Location, location, no longer enough

Published in Philippine Daily Inquirer, Business Features Section, February 13, 2009

The global retail industry forecast is not exactly rosy with a projected deepening recession in advanced economies and an economic slowdown in Developing Asia.

Value, value, value over retail location

When money is tight, consumers start assessing their options. A 2008 Global Nielsen Report conducted in 47 markets including the Philippines reveals how majority of global consumers rate “good value for money” as the primary consideration in buying goods and services followed by a better selection of high quality brands and products. Location placed third.

This implies that brands, products and services are more likely to drive the purchase, with consumers having made up their minds, possibly even before choosing the store location they will make the purchase.

Source: Grocery, Store Choice and Value for Money: A Global Nielsen Report 2008

Surprisingly Filipino shoppers, despite their natural penchant for shopping and private consumption, remain the most avid value seekers. Ninety percent of Filipino shoppers are influenced by their perception of a store’s reputation for good value for money, same with over 80% of Singaporeans, Indonesians, Greeks, Malaysians and Taiwanese.

Source:Grocery, Store Choice and Value for Money: A Global Nielsen Report 2008

What is even more interesting, is how four in ten global consumers including Filipinos take matters in their hands by researching and assessing brands and retailer prices with Turks (84%) leading the roster followed by Filipinos (79%), Brazilians and Poles (78%),Portuguese and Thais (77%).

The pressure is on for retailers and retail landlords

While an accessible location remains important for retail, this has nearly become a commodity with more store formats and stores rising to serve even the smallest population segment. Thus, when consumers think about spending their money particularly in times of economic crisis, they are likely to think about brands, products and services over location. Here are some ways by which retailers and retail landlords can overcome the impending economic slowdown:

Retail landlords must support brands that seriously make an effort to talk to consumers. Gone are the days when products and services rely on their presence in store shelves or leased spaces in malls to attract customers. In times of crisis, retail landlords must collaborate with brands that seriously invest in brand building to forge consumers share of mind and share of space. Brands help bring foot traffic to a retail space with retail presence easily resulting in a sale that mutually benefits the brand owner and retail landlord. Same with independent retailers; retail landlords must choose tenants who are capable of attracting their own foot traffic into their store and consequently, to other mall services and tenants.

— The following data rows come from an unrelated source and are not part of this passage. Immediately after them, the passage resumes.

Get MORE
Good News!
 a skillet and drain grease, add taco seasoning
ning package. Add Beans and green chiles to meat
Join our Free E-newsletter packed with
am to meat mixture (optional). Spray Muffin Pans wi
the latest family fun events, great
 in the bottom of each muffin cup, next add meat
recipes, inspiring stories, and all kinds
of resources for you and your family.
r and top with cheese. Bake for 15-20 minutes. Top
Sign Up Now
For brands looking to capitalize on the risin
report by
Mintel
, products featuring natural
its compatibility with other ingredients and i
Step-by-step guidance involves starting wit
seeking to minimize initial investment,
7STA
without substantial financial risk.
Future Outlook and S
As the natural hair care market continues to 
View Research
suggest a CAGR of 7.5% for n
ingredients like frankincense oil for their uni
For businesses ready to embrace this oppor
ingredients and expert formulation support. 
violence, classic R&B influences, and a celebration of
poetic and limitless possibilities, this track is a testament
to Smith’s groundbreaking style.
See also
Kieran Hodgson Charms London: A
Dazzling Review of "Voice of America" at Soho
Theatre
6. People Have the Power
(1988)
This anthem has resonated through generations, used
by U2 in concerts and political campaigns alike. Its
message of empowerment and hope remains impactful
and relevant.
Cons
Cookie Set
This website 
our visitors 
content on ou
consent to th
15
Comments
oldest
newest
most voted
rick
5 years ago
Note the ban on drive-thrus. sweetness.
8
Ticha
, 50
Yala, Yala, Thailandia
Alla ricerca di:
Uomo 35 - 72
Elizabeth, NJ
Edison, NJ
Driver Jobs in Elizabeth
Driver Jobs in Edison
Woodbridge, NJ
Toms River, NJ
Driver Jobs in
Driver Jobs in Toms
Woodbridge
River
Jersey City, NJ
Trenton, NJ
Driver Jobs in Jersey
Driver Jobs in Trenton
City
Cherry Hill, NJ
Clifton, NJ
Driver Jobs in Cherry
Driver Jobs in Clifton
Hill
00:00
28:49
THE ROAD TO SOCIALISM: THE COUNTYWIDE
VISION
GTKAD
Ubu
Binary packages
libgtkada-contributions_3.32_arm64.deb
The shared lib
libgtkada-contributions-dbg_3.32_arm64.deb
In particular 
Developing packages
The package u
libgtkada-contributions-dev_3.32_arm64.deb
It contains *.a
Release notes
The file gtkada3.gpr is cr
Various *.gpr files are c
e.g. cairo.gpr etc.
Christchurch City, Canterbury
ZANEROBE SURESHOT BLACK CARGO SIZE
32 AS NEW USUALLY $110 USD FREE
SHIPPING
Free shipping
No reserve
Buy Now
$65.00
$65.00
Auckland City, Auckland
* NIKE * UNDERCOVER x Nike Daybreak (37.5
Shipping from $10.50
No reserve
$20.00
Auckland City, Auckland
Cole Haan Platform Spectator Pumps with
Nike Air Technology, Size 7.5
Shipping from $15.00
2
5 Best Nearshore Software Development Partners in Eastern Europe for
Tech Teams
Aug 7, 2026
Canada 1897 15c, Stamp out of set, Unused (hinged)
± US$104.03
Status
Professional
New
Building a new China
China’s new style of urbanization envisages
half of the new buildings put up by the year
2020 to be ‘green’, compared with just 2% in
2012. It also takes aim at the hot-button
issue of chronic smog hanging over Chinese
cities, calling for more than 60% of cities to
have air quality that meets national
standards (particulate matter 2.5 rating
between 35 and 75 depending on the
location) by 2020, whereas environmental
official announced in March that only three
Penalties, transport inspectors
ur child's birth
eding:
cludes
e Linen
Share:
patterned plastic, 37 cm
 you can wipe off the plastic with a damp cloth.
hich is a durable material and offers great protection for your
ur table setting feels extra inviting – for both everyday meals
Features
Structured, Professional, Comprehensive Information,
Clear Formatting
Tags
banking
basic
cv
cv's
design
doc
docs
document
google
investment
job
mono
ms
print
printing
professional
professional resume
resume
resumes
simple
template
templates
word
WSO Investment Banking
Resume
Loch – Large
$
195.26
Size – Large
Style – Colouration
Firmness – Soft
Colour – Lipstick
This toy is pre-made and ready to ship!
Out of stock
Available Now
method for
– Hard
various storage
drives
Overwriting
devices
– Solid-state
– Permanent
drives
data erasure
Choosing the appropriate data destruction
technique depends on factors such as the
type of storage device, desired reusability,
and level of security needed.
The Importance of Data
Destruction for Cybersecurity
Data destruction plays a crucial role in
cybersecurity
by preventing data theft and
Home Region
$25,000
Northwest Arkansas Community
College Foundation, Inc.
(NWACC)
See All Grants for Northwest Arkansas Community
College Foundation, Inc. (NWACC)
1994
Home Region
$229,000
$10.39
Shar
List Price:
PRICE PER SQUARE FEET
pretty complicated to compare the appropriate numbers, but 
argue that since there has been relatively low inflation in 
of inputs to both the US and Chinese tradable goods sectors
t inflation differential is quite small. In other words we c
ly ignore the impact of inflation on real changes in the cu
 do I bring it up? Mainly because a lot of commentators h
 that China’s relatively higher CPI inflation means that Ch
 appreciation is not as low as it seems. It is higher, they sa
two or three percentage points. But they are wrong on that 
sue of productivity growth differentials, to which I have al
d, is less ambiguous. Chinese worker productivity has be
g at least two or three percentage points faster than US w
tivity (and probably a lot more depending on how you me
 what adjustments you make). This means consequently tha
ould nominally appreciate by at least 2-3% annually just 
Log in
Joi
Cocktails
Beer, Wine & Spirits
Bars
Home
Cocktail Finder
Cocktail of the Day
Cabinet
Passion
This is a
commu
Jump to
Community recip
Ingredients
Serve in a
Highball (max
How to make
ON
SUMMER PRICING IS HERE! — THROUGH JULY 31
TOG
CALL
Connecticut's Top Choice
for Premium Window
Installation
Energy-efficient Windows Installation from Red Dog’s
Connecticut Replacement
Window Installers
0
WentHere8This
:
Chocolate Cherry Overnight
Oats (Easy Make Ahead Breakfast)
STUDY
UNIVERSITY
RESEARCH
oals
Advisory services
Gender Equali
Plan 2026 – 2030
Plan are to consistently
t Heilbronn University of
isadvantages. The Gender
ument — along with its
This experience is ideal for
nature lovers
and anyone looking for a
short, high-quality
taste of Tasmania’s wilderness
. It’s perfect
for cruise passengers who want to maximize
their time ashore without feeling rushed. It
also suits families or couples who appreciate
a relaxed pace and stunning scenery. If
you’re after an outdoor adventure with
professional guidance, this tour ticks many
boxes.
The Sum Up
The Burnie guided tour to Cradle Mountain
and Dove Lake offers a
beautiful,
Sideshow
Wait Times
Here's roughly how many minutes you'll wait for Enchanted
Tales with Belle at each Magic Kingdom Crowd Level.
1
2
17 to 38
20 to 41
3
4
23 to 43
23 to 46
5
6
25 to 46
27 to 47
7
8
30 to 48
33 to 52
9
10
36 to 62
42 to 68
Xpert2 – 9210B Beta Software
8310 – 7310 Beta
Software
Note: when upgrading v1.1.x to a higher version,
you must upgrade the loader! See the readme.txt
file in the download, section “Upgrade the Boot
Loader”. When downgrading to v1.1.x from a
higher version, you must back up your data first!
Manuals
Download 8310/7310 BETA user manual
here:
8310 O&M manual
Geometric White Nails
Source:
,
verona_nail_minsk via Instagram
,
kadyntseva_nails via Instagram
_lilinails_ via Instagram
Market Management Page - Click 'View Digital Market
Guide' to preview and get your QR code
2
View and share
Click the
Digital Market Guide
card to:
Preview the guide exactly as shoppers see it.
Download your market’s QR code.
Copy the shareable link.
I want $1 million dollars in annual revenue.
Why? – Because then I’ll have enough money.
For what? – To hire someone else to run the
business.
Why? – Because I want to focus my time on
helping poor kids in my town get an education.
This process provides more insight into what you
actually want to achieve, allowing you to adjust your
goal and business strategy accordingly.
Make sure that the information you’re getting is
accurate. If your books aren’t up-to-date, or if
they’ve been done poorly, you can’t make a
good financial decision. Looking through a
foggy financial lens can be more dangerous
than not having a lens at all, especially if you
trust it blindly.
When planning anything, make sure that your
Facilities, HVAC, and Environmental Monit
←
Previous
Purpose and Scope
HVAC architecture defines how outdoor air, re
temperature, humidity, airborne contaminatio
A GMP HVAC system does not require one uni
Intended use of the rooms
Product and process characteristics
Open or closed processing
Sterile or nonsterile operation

Create a perception of value for money in retail. A primary driver for buying is “good value for money”. Thus, retailers and retail landlords must make it conveniently noticeable for shoppers to spot perceived value for money brands when these consumers enter stores or malls. Often, brands with substantial investments in brand building are the same brands with a high incidence of perceived value.

Have a strong portfolio of good value for money brands. Filipino shoppers are certified value seekers. This means that for a store or mall to thrive, it must have a substantial portfolio of good value for money brands. Good value for money and economic brands are not the same. Economic brands rely on selling cheap at all times compromising quality most of the time. Good value for money brands may not be the lowest priced. When it comes to good value for money brands, the satisfaction and benefit of usage a consumer thinks he is getting far outweighs the cost of purchasing the brand.

Invest in brand building. An economic crisis is an opportunity to build a strong brand. Most brand owners become naturally cautious in downtimes. This leaves the field open for more assertive players who believe that even in an economic crisis, brand building must be sustained. The good news is – despite an economic meltdown, it is still far cheaper to build a brand during economic downtimes when there are far less aggressive competitors and more businesses hungry for sales revenues.